— start EXTRACTED TEXT —
By Prof. John Harbeson
That post-Cold War democratisation has peaked in Africa since about 2005 and has been stalled or even retreating in the succeeding decade has been observed so frequently that one may reasonably ask if partial democracy is now the new normal in the region and perhaps elsewhere as well. For example, a recent essay in an influential US publication suggested that democracy only needs to be “good enough,” implying that the aspiration to full democracy prevalent not so long ago has become unrealistic, if indeed if it was ever realistically unattainable.
Perhaps for that reason, studies of contemporary democratisation so prevalent only a few years ago have seemed to be largely supplanted by studies focused on resilient authoritarian rule. Others have implicitly cast democracy no longer as the wave of the future as it seemed to be in the first post-Cold War decade of the 1990s, but bogged down in an uphill struggle to survive and overcome tenacious authoritarian rule much as was the case in the preceding decades of the 1970s and 1980s. Indeed, it now appears that the immediate post-Cold War decade of the 1990s was a unique halcyon, not-to-be repeated era when democratisation momentum was dominant globally, when competing narratives were relatively muted, weak, and on the defensive.
By contrast, a newly released book by three internationally prominent students and advocates of democratisation, entitled “Authoritarianism Goes Global”, asserts that the world’s autocrats have not only managed to survive within nascent democracies, as many have observed, but are determinedly seeking to counter democratisation. The authors write that autocrats seek not only to weaken democracy within individual countries, of which there is considerable evidence within Africa, but to weaken international regimes dedicated to democracy and the rule of law such as the Organization of American States and the Organisation for Security and Cooperation in Europe. They observe that autocrats have set out to create international institutions of their own to buttress undemocratic rule citing, inter alia, the Eurasian Economic Union, the Shanghai Cooperation Organization, and the Gulf Cooperation Council.
In this context, one may note strenuous objections by human rights groups to the European Union’s alleged transgression of its own core democratic norms and violation of the Geneva Conventions in its moves to deport desperate migrants to less than democratic Turkey and back to their war-torn countries of origin. Without passing on the merits of individual cases, one may also note the mixed record, at best, of the International Criminal Court in bringing to justice alleged perpetrators of genocide and crimes against humanity, at least in part because of determined resistance to it by those it has indicted on those grounds.
The authors of “Authoritarianism Going Global” rightly call upon democracies to do battle in the market place of ideas to restore democratic momentum, to do so in solidarity with each other, to resist hollowing out of rules-based international organisations, and not least, to improve the quality of democracy in their respective countries. But the way forward in following their pertinent recommendations is not only difficult but, in many respects, even uncharted. Very little attention seems to have been given to the question of just how to restore democratic momentum or, conversely, how to prevent elected presidents from corrupting the democratic institutions through which they came to power.
— end EXTRACTED TEXT —
### TASK
Copy the passage of the essay on democratization that begins with the words "Perhaps for that" and ends with "on the defensive.", changing "tenacious" to "entrenched".
— start EXTRACTED DATA —
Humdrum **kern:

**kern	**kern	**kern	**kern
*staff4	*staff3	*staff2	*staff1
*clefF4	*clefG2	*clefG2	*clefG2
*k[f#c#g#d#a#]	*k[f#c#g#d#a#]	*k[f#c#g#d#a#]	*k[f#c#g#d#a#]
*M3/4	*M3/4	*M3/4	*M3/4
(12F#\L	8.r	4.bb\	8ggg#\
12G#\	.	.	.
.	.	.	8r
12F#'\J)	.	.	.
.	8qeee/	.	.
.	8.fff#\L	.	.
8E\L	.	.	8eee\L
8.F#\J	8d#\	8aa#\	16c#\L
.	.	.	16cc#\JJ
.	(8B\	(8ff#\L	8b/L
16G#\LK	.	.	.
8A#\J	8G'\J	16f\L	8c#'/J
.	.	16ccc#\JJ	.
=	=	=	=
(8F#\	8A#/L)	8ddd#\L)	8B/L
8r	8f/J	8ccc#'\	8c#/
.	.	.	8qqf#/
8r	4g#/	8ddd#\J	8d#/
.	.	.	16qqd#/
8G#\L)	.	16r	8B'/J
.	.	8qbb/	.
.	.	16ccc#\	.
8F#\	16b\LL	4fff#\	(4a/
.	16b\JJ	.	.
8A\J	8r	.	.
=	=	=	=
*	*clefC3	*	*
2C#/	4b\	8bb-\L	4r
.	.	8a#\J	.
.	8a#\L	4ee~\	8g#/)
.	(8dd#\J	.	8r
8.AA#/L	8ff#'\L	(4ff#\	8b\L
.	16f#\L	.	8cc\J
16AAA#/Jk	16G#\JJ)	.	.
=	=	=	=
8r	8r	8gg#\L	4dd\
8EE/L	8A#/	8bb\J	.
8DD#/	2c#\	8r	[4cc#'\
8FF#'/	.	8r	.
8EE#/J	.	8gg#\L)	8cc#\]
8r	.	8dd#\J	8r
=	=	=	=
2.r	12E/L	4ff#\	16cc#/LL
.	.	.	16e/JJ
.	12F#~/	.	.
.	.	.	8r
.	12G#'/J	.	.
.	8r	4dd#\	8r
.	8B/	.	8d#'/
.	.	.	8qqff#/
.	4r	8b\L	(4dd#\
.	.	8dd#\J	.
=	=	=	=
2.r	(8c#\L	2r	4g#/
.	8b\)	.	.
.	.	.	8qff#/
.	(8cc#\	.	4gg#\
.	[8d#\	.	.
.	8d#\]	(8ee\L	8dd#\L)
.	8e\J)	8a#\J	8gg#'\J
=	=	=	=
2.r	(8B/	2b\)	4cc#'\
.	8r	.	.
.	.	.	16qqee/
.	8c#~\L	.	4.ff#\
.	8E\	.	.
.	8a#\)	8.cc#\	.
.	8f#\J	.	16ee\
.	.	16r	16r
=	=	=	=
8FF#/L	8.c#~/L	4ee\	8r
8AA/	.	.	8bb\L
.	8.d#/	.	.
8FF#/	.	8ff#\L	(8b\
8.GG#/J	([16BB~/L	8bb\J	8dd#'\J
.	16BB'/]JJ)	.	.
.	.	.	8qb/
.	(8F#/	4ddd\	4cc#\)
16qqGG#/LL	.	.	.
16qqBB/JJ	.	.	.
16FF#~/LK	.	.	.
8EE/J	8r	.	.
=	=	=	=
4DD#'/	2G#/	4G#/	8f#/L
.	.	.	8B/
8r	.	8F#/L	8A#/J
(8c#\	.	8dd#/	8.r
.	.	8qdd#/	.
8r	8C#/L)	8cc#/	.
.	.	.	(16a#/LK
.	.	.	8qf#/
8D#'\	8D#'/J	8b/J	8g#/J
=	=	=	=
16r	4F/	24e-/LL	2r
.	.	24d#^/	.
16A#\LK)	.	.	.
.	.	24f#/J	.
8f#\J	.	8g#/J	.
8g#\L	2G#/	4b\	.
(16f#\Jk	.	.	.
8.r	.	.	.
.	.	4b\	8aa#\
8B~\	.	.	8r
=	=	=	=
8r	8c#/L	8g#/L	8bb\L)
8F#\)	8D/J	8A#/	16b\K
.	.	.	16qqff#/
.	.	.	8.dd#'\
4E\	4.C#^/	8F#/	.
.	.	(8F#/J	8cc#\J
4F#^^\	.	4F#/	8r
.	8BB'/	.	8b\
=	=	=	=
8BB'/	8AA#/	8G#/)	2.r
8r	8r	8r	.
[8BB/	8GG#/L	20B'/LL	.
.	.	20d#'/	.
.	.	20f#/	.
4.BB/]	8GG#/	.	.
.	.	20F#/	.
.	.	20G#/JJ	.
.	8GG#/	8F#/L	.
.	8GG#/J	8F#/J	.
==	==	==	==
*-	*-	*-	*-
— end EXTRACTED DATA —
### EXERCISE RESULT
Perhaps for that reason, studies of contemporary democratisation so prevalent only a few years ago have seemed to be largely supplanted by studies focused on resilient authoritarian rule. Others have implicitly cast democracy no longer as the wave of the future as it seemed to be in the first post-Cold War decade of the 1990s, but bogged down in an uphill struggle to survive and overcome entrenched authoritarian rule much as was the case in the preceding decades of the 1970s and 1980s. Indeed, it now appears that the immediate post-Cold War decade of the 1990s was a unique halcyon, not-to-be repeated era when democratisation momentum was dominant globally, when competing narratives were relatively muted, weak, and on the defensive.